■ Work instruction ■
Format every line of text from the records as a JSON list of strings, one string per line, with blank lines omitted.

[Saved data entries]
= = = =

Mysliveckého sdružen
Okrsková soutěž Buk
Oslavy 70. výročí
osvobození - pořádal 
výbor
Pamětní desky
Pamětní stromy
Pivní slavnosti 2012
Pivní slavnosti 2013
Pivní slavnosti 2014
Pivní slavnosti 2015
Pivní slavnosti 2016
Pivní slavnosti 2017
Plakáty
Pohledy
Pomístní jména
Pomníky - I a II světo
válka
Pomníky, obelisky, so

= = = =

■ Response area ■
[
  "Mysliveckého sdružen",
  "Okrsková soutěž Buk",
  "Oslavy 70. výročí",
  "osvobození - pořádal ",
  "výbor",
  "Pamětní desky",
  "Pamětní stromy",
  "Pivní slavnosti 2012",
  "Pivní slavnosti 2013",
  "Pivní slavnosti 2014",
  "Pivní slavnosti 2015",
  "Pivní slavnosti 2016",
  "Pivní slavnosti 2017",
  "Plakáty",
  "Pohledy",
  "Pomístní jména",
  "Pomníky - I a II světo",
  "válka",
  "Pomníky, obelisky, so"
]